Now, the view that investment would occur because the market has been growing in the past and therefore would be expected to grow, that is, that investment would occur because investment has been occurring in the past, cannot explain sustained growth for in the event of a collapse of growth, there would be nothing to start growth all over again. This view is what an endogenous stimulus for growth refers to. A purely endogenous stimulus for growth, it follows, cannot explain sustained growth. Exogenous stimuli, therefore, become essential here, for they give rise to fresh investment, quite independently of how investment itself behaved in the past; they can therefore help the capitalist sector break out of its stagnation. Encroachments into the pre-capitalist sector, that is, snatching away the markets of pre-capitalist producers and effecting their displacement, have historically been the most powerful exogenous stimuli for capitalism.
Other exogenous stimuli have figured in the literature, but they cannot match in significance the role of encroachments into pre-capitalist markets. ‘Innovations’ are supposed to be one such exogenous stimulus. But they are really not entirely exogenous, since the tendency to introduce innovations, and undertake extra investment for the purpose, is not independent of whether investment has been growing in the past. The scepticism about the role of innovations which was advanced at a theoretical level by Josef Steindl (1976) is also vindicated by the historical experience of the Depressed years of the interwar period, when a whole range of innovations remained unintroduced because of the slackness in demand (Lewis, 1978).
State spending, by contrast, the other exogenous stimulus that figures in the literature, does constitute an authentic exogenous stimulus, if it is financed by borrowing or by taxes on capitalists (who unlike the workers save a significant part of their incomes). But both these ways of financing state spending are opposed by capital, especially finance capital, the reasons for which are significant. 4
Capitalists’ opposition to taxes upon themselves, of course, is easy to understand. But their opposition to borrowing financed state spending for enlarging activities, which would also after all increase profits, is more difficult to follow at first sight. The reason for it lies in the fact that such intervention by the state undermines the legitimacy of capitalism, by freeing the dynamics of the system from the need to boost the capitalists’ ‘animal spirits’ through concessions and by demonstrating that the system needs the crutch of the state to perform adequately.
In the postwar period when capitalism was in an existential crisis, it made a compromise to extricate itself out of this crisis, by accepting state intervention in demand management. The stimulating role of colonial markets had got more or less exhausted by then (which, in my view, is what underlay the Great Depression), and the working classes in advanced capitalist countries were not going to accept a continuation of the high levels of unemployment that had characterized the years before the war. State intervention in demand management as suggested by Keynes appeared the only way out. But as the strength of finance capital increased during the years of the so-called ‘Golden Age of Capitalism’, and even-tually resulted in its going ‘global’, the state was no longer in a position to be a provider of exogenous stimulus to capitalism. ‘Fiscal rectitude’, as we know, has now become the order of day, a fact not unrelated to the persistence of the current crisis of neoliberal capitalism.

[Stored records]
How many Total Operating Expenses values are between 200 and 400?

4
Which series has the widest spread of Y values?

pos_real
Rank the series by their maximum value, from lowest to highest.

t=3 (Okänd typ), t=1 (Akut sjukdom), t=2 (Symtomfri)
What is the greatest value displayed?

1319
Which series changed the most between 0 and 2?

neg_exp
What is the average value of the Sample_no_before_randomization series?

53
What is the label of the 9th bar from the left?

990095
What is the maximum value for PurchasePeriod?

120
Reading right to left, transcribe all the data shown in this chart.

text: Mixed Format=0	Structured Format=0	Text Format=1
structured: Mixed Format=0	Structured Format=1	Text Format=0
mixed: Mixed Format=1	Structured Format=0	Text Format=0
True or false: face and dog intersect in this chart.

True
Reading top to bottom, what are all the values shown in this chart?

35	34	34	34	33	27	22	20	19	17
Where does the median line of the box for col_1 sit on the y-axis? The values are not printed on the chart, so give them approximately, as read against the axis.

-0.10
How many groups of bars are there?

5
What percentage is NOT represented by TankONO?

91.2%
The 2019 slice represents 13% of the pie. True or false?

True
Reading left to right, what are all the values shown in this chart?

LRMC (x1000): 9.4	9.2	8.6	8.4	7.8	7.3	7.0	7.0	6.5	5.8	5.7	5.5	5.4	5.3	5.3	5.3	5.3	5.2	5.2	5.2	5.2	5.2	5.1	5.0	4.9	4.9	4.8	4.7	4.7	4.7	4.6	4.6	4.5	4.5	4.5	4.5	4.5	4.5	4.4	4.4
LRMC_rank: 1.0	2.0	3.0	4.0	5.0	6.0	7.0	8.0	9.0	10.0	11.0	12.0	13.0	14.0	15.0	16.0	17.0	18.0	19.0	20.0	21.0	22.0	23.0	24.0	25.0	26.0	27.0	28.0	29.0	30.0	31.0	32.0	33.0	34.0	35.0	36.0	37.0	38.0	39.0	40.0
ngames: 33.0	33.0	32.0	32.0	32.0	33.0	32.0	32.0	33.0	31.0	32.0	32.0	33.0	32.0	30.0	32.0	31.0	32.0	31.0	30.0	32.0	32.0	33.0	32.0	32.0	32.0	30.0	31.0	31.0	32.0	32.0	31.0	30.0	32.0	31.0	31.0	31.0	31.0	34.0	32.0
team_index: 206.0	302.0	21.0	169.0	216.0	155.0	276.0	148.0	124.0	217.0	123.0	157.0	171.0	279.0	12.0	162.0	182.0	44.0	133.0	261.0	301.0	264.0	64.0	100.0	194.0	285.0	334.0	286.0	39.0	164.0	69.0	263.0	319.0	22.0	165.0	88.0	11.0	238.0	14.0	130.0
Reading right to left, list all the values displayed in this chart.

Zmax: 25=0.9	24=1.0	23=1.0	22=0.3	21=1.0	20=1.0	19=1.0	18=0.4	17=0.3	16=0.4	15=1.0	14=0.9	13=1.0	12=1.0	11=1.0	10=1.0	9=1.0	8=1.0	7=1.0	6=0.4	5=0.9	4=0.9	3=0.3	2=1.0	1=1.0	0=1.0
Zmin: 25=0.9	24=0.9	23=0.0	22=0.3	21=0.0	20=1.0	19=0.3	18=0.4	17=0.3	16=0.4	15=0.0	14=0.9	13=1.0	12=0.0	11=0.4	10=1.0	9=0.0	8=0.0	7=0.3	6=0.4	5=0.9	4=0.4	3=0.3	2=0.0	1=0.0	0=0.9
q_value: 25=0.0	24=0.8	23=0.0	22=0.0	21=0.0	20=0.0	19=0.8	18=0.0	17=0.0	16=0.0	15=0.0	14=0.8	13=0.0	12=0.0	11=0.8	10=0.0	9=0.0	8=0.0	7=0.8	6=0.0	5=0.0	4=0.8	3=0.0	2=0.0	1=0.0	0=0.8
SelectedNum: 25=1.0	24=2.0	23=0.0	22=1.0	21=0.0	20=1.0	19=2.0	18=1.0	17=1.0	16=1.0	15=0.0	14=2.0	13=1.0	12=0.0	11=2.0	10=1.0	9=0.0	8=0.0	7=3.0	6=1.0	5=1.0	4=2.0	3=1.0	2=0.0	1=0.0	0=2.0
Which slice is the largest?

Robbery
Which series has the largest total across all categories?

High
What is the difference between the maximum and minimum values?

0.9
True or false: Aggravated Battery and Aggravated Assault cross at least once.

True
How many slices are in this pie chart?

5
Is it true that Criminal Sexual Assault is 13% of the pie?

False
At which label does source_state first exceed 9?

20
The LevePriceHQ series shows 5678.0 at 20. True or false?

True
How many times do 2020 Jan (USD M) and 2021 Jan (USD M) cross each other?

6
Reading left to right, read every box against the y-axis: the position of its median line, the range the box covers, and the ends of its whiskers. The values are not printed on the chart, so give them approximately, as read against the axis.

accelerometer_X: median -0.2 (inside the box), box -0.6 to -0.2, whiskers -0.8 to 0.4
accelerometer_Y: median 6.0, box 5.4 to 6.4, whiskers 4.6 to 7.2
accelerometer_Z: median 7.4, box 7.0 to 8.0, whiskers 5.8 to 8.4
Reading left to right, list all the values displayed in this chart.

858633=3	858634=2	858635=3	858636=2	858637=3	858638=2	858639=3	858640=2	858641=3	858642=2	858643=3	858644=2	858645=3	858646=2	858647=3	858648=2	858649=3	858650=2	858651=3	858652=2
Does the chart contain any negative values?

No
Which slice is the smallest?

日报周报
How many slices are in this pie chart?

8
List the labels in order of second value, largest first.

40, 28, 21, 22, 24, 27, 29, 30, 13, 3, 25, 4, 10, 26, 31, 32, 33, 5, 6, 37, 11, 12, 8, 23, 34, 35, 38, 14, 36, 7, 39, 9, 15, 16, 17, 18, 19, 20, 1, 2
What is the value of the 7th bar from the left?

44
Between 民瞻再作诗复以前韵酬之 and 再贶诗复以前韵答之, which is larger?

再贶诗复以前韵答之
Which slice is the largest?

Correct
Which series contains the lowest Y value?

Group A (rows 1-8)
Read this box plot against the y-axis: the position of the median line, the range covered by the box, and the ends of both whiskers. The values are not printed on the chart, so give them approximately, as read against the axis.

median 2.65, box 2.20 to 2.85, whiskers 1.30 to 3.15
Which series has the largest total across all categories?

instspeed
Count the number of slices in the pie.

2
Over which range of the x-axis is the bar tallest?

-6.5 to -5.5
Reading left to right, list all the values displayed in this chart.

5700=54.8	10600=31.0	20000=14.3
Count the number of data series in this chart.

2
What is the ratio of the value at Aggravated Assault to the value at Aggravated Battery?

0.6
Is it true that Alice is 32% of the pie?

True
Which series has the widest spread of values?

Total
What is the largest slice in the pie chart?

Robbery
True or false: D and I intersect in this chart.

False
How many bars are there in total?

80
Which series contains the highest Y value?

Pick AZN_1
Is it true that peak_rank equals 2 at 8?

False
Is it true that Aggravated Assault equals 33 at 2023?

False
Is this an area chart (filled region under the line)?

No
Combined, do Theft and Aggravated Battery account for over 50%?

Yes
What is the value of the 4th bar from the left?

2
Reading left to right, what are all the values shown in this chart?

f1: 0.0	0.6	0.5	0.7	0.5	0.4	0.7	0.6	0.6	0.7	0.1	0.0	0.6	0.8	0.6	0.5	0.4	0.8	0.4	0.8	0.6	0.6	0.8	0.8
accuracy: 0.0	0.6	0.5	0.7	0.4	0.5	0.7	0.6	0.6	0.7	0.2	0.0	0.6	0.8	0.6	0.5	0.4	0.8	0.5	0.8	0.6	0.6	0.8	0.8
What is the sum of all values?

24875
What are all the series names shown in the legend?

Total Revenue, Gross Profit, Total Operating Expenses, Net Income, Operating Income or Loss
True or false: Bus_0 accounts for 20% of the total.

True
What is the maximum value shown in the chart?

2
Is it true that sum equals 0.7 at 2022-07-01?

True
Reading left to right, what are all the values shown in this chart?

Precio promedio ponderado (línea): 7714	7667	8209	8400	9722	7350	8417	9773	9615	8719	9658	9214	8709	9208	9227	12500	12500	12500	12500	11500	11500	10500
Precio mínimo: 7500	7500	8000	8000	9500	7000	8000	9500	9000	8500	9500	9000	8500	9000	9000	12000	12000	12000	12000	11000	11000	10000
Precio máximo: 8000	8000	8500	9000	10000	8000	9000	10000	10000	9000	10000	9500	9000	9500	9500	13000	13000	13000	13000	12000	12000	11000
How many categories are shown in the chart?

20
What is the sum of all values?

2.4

● Exercises:
- 1) Print the passage on exogenous stimuli for capitalist growth from "Other exogenous stimuli" to "demand (Lewis, 1978).".
- 2) Name every person mentioned in the passage on exogenous stimuli for capitalist growth.

● Numbered answers:
- 1)
Other exogenous stimuli have figured in the literature, but they cannot match in significance the role of encroachments into pre-capitalist markets. ‘Innovations’ are supposed to be one such exogenous stimulus. But they are really not entirely exogenous, since the tendency to introduce innovations, and undertake extra investment for the purpose, is not independent of whether investment has been growing in the past. The scepticism about the role of innovations which was advanced at a theoretical level by Josef Steindl (1976) is also vindicated by the historical experience of the Depressed years of the interwar period, when a whole range of innovations remained unintroduced because of the slackness in demand (Lewis, 1978).

- 2) Josef Steindl, Lewis, Keynes